あなたの課題 ->
ドゴン族についての文章から、「ドゴンの村ジギボンボ。」で始まり「具などが入っているそうです。」まで続く部分を一字一句変えずに書き写してください。
··· 文書の抜粋 ···
ドゴン族の神話の一部をかいつまんで紹介しておきます。
宇宙の創造神アンマは泥を投げ、太陽と月と星を造った。次にアンマは粘土から女の形をした大地を造りそれを妻とするが、この交わりは不完全だったため、両性ではない単性の男ユルグが生まれる。次にアンマは大地に雨を降らせ、双子の精霊ノンモを生み出す。
ノンモは水でできた存在で、大地に農耕をもたらした。ノンモは光の世界を支配する存在になり、アンマに代わり天地の管理を行うようになる。一方、単性のユルグは妻を求め、母である大地と交わってしまう。この近親相姦により、大地は不浄な地となり秩序が失われる。交わりにより言葉を得たユルグは闇の世界を支配する存在となる。
次にアンマは粘土から両性具有の人間を造り、これに割礼を与えると男女各4人の8人が生まれた。この4組がドゴンを代表するの4つの部族のそれぞれの始祖となった。
ドゴンの村ジギボンボ。
朝の目覚めはニワトリが鳴く声で。
昨夜は気が付かなかったのですが、このジギボンボの村の家屋は泥ではなく、石で造られていました。四角い平面で頭が平らなのが家屋です。遠くに見える塔はモスクです。ここにも異種の文化が入り込んでいます。
家屋は石でできていますが、倉庫は泥でできています。
このとんがり帽子の茅葺き屋根のようなものは男の倉庫で、中には農耕道具などが入っているそうです。
四角い窓の開いた大きな建物はオゴンの家です。
ドゴンの特別な役割の人々には、最高首長のオゴン、薬師(精霊とやりとりする人)、鍛冶屋などがおり、これらは基本的に世襲制で、彼らは特別な家に住んでいます。本来オゴンは政治的な首長でもありましたが、現在は政治には関わりを持たないようです。
稗から作られたドゴンのパンとも言うべきガレット・デ・ミレッで簡単な朝食のあと、8時半にジギボンボを出発します。
ジギボンボはバンジャガラ断崖の上にある村ですが、今日は崖を下って、崖下にあるエンデまで歩きます。村を出るとそのすぐ外側には畑が作られていました。ドゴン族は農耕民族なのです。
··· 表示中の項目 ···
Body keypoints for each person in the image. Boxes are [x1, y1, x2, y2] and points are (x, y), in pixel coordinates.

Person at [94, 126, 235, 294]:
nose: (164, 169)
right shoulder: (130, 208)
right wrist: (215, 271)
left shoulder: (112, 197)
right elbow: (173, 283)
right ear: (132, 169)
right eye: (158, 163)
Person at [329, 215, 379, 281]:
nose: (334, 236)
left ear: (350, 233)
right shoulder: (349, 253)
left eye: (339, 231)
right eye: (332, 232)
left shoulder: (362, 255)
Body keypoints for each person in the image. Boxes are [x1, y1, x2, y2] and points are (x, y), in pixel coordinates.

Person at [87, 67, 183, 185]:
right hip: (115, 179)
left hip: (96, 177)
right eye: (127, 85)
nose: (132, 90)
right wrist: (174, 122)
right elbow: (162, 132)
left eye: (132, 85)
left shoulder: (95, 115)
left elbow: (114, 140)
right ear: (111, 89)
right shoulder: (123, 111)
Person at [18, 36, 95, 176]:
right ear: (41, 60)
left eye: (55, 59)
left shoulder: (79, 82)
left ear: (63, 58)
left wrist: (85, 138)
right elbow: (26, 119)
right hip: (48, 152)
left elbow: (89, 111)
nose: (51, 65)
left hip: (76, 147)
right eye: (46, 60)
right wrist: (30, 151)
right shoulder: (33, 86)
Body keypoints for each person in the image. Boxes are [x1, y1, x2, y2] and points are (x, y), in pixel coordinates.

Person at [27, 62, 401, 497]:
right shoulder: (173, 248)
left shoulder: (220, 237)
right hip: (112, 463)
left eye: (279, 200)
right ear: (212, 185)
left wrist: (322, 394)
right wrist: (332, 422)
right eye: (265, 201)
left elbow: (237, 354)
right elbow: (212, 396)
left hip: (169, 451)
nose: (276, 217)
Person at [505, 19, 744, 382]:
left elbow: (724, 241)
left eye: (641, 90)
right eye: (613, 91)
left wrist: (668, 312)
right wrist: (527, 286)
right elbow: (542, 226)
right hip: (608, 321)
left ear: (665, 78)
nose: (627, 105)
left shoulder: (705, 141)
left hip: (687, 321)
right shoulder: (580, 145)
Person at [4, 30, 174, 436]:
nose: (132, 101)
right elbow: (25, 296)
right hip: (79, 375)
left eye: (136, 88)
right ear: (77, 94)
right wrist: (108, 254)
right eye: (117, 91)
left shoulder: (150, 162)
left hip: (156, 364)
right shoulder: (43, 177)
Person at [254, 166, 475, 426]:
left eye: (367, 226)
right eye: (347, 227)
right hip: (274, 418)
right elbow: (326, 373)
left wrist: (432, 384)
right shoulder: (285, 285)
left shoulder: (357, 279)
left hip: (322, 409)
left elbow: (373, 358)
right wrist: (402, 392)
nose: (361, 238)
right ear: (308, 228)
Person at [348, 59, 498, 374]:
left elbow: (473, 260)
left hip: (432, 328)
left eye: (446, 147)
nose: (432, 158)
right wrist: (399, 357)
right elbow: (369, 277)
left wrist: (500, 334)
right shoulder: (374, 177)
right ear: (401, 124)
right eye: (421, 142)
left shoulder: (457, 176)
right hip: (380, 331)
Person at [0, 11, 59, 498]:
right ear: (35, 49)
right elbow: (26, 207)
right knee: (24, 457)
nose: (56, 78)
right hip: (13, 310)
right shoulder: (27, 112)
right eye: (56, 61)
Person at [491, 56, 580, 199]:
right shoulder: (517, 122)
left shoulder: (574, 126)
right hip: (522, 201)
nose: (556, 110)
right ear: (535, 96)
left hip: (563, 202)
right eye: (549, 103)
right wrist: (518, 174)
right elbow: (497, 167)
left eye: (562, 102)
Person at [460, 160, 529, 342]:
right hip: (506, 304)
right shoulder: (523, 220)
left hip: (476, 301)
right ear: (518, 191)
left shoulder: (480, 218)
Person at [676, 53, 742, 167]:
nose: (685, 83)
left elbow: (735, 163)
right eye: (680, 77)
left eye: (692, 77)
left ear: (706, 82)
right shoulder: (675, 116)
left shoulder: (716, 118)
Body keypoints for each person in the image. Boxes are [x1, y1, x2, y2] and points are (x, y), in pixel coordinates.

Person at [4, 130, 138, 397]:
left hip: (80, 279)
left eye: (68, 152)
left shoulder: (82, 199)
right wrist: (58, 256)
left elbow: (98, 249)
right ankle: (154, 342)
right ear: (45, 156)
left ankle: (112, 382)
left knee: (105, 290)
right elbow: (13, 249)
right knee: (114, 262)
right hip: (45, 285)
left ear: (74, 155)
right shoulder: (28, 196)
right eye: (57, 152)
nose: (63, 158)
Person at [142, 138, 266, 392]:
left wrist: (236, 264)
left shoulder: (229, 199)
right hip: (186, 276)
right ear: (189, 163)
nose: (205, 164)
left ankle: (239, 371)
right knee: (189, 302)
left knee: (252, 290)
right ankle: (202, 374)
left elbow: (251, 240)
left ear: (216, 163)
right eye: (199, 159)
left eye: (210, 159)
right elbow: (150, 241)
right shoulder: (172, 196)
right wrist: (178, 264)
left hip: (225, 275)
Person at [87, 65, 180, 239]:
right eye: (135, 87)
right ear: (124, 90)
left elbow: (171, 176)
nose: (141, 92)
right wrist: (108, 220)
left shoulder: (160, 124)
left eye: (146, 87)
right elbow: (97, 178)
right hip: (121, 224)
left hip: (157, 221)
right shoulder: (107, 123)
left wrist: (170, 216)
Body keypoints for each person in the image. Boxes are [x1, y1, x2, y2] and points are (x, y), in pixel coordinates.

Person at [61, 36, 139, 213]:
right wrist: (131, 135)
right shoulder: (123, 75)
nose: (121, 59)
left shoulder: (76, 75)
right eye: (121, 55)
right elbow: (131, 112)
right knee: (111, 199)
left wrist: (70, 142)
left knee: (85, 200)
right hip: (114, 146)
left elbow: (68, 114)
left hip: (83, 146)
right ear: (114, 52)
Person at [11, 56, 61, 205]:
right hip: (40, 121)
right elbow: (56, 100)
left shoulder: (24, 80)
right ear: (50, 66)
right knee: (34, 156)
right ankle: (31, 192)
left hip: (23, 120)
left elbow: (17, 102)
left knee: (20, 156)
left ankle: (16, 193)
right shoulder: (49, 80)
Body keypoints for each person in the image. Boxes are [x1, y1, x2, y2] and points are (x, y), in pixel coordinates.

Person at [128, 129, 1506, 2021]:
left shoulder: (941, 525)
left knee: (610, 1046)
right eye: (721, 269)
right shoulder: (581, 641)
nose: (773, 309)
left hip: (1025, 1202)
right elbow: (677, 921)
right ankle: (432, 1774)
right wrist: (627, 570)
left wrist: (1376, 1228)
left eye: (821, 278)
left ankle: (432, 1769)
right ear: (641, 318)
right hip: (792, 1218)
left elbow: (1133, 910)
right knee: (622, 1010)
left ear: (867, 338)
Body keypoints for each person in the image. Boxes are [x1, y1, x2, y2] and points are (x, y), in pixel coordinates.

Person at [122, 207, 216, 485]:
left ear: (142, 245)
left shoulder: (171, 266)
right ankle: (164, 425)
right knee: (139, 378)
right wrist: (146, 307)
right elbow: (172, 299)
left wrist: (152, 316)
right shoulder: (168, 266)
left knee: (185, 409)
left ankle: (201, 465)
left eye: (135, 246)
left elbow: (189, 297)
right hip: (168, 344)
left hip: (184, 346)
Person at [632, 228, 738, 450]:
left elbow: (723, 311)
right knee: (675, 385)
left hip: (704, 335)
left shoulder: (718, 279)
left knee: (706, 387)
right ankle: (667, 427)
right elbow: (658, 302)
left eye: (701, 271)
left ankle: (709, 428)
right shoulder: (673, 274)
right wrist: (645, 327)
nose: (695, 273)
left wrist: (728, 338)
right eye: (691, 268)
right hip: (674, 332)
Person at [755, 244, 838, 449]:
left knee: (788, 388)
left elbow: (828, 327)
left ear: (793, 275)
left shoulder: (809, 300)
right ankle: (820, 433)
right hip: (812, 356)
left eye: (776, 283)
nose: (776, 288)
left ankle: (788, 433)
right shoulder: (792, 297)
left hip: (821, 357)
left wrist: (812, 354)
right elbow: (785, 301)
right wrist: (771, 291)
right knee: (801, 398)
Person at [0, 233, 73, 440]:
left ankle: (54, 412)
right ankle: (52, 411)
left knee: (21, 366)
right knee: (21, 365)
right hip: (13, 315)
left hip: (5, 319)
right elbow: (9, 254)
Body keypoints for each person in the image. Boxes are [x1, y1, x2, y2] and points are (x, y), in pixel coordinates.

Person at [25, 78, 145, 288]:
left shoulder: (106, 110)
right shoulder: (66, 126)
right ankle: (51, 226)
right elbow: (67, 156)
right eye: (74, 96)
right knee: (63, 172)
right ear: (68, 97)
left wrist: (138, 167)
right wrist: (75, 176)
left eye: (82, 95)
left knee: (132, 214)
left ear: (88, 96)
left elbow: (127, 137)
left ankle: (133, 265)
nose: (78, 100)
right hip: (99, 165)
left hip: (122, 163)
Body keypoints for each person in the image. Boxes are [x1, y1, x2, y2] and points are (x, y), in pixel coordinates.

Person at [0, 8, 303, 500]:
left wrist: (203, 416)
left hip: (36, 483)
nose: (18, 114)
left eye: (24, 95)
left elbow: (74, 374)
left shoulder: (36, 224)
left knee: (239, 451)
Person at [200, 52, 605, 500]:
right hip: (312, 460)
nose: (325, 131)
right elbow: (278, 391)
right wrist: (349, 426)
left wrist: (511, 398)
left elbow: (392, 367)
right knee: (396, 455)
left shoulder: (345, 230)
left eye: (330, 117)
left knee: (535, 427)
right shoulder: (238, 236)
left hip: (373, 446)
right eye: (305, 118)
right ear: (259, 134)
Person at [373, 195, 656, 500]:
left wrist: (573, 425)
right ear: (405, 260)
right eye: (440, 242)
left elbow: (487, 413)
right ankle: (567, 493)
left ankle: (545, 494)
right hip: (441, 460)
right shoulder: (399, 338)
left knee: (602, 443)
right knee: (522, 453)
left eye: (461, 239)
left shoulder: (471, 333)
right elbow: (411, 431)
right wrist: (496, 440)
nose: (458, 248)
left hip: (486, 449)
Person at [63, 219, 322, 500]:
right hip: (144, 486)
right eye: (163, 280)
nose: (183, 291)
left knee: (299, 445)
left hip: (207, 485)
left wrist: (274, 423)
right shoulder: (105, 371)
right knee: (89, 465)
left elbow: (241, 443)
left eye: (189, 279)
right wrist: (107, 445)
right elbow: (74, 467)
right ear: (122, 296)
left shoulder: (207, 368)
···
解答欄 ->
ドゴンの村ジギボンボ。
朝の目覚めはニワトリが鳴く声で。
昨夜は気が付かなかったのですが、このジギボンボの村の家屋は泥ではなく、石で造られていました。四角い平面で頭が平らなのが家屋です。遠くに見える塔はモスクです。ここにも異種の文化が入り込んでいます。
家屋は石でできていますが、倉庫は泥でできています。
このとんがり帽子の茅葺き屋根のようなものは男の倉庫で、中には農耕道具などが入っているそうです。